Before I became a mommy, I started a 101 Dreams journal, where I wrote down my bucket list. The book serves as a motivation for me to take baby steps to achieve my dreams, and thus far I have done pretty well – solo travel, volunteering in Africa, bungee jump, etc. Sky diving has been on my list for the longest time, and I really, really, really want to do the jump. But when the opportunity came during my 30th birthday, I was like… Should I do it? Am I being an irresponsible mother? What will happen to Colby if something happens to me? I thought long and hard about this issue – should we put our dreams on hold the moment we embark on the motherhood journey?
Someone commented that perhaps I should wait till Colby is older before pursuing such dreams/hobbies/passions, but how old is old? When he is in primary school, secondary school or university? University sounds reasonable, but I would probably be in my 50s then… I am not too sure if I will still be game enough for it, provided that I am still in good health. Well after much internal debate, I decided to go ahead with the jump. It was such an awesome experience that I would not mind doing it again anytime. Some people may think that skydiving is a high-risk activity, but I did a tandem jump (where you are attached to an instructor), which is relatively safe. Even travel insurance covers recreational skydiving nowadays!

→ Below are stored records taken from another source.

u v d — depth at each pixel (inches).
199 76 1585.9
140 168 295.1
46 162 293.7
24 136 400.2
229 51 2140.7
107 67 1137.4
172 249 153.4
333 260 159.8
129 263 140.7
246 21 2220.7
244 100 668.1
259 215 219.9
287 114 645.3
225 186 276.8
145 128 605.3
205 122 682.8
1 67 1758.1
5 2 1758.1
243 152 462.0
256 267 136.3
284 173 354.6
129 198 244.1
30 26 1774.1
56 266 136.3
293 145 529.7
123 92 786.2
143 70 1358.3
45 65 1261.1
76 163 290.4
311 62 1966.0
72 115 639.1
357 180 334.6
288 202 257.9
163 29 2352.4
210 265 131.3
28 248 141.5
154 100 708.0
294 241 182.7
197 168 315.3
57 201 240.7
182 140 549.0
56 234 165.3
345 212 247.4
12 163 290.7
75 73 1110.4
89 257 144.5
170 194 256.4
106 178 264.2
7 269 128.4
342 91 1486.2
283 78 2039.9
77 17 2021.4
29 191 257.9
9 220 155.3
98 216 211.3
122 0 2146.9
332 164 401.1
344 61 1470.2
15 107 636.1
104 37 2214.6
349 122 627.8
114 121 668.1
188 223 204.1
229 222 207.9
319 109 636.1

I believe that we should not put our own lives on hold to be a wife and mother. I do not want to look back on my life and think that I have missed out on so many things due to motherhood. We can be good mothers even if we choose to pursue our personal goals, as these two should not be mutually exclusive. Most importantly, I want to set a good example for my children – I want them to grow up pursuing their dreams. To do that, I have to learn to live my own dreams before I can help to make theirs a reality.